▸ WHAT YOU NEED TO DO
1. In the Primo Water notes, what price per share was the common stock sold for in the initial public offering?
2. Transcribe the Primo Water notes between "Revenue Recognition" and "dispensing equipment meter.", inclusive.

▸ DOCUMENT SECTION

Primo Water Corporation (together with its consolidated subsidiaries, “Primo”, “we”, “our”, the “Company”) is a rapidly growing provider of three- and five-gallon purified bottled water, self-serve filtered drinking water and water dispensers sold through major retailers in the United States and Canada.
 
Initial Public Offering and Acquisition
 
On November 10, 2010, we completed the initial public offering of 8,333 shares of our common stock at a price of $12.00 per share. In addition on November 18, 2010, the Company issued an additional 1,250 shares upon the exercise of the over-allotment option by the underwriters of its IPO. The net proceeds of the IPO after deducting underwriting discounts and commissions were approximately $106,900.
 
On November 10, 2010, we acquired certain assets of Culligan Store Solutions, LLC and Culligan of Canada, Ltd. (the “Refill Business” or “Refill Acquisition”) pursuant to an Asset Purchase Agreement dated June 1, 2010 (the “Asset Purchase Agreement”). The total purchase price for the Refill Business was approximately $109,095 (including the working capital adjustment), which was paid with $74,474 in proceeds from the IPO and $34,621 from the issuance of approximately 2,588 common shares at an average price of $13.38 per share on November 10, 2010.
 
In addition to the acquisition of the Refill Business, we used the proceeds of our IPO along with $15,000 in borrowings under our new senior revolving credit facility to: (i) repay the outstanding borrowings under our prior senior loan agreement of approximately $7,900; (ii) repay subordinated debt and accrued interest of approximately $18,700; (iii) redeem 50% of the outstanding Series B preferred stock along with all unpaid and accrued dividends totaling approximately $15,800; and (iv) to pay fees and expenses of approximately $5,000 in connection with all of the foregoing items.
 
Principles of Consolidation
 
Our consolidated financial statements include the accounts of the Company and its wholly-owned subsidiaries. All intercompany amounts and transactions have been eliminated in consolidation. Our consolidated statements have been prepared in accordance with generally accepted accounting principles in the United States (“GAAP”).
 
Use of Estimates
 
The preparation of our financial statements in conformity with GAAP requires us to make certain estimates, judgments and assumptions. We believe that the estimates, judgments and assumptions used to determine certain amounts that affect the financial statements are reasonable, based on information available at the time they are made. To the extent there are material differences between these estimates and actual results, our consolidated financial statements may be affected. Some of the more significant estimates include allowances for doubtful accounts, valuation of inventories, depreciation, valuation of intangible assets, valuation of deferred taxes and allowance for sales returns.
 
Revenue Recognition
 
Revenue is recognized for the sale of three- and five-gallon purified bottled water upon either the delivery of inventory to the retail store or the purchase by the consumer. Revenue is either recognized as an exchange transaction (where a discount is provided on the purchase of a three- or five-gallon bottle of purified water for the return of an empty three- or five-gallon bottle) or a non-exchange transaction. Revenues on exchange transactions are recognized net of the exchange discount. Self-serve filtered water revenue is recognized at the time the water is filtered which is measured by the water dispensing equipment meter.

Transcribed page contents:
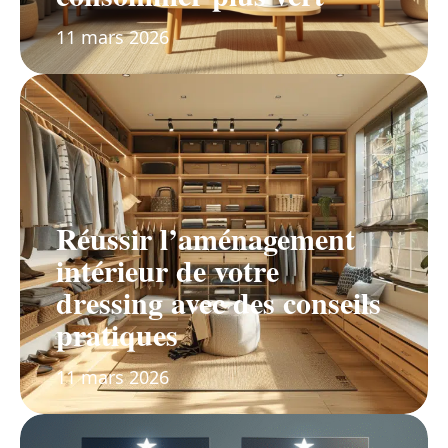
11 mars 2026
Réussir l’aménagement
intérieur de votre
dressing avec des conseils
pratiques
11 mars 2026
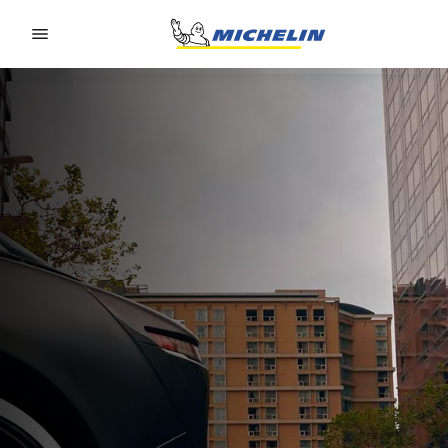
Go to page content
Go to page navigation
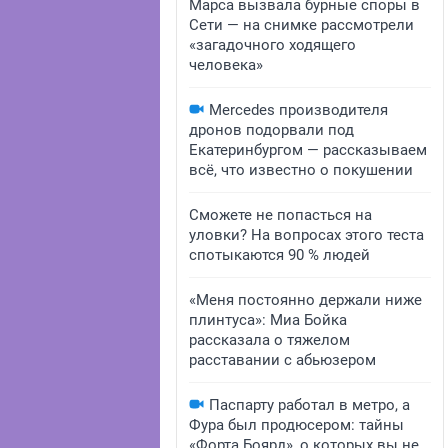
Марса вызвала бурные споры в
Сети — на снимке рассмотрели
«загадочного ходящего
человека»
Mercedes производителя
дронов подорвали под
Екатеринбургом — рассказываем
всё, что известно о покушении
Сможете не попасться на
уловки? На вопросах этого теста
спотыкаются 90 % людей
«Меня постоянно держали ниже
плинтуса»: Миа Бойка
рассказала о тяжелом
расставании с абьюзером
Паспарту работал в метро, а
Фура был продюсером: тайны
«Форта Боярд», о которых вы не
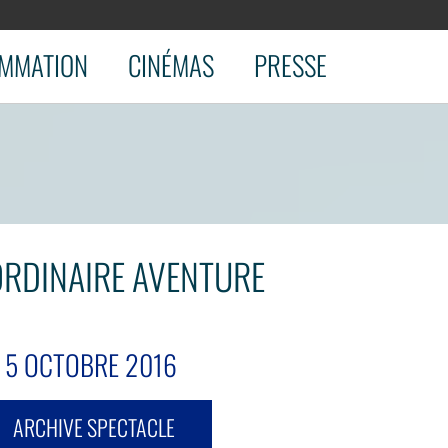
MMATION
CINÉMAS
PRESSE
AORDINAIRE AVENTURE
E 5 OCTOBRE 2016
ARCHIVE SPECTACLE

▸ LIST OF SOLUTIONS
1. $12.00 per share.

2.
Revenue Recognition
 
Revenue is recognized for the sale of three- and five-gallon purified bottled water upon either the delivery of inventory to the retail store or the purchase by the consumer. Revenue is either recognized as an exchange transaction (where a discount is provided on the purchase of a three- or five-gallon bottle of purified water for the return of an empty three- or five-gallon bottle) or a non-exchange transaction. Revenues on exchange transactions are recognized net of the exchange discount. Self-serve filtered water revenue is recognized at the time the water is filtered which is measured by the water dispensing equipment meter.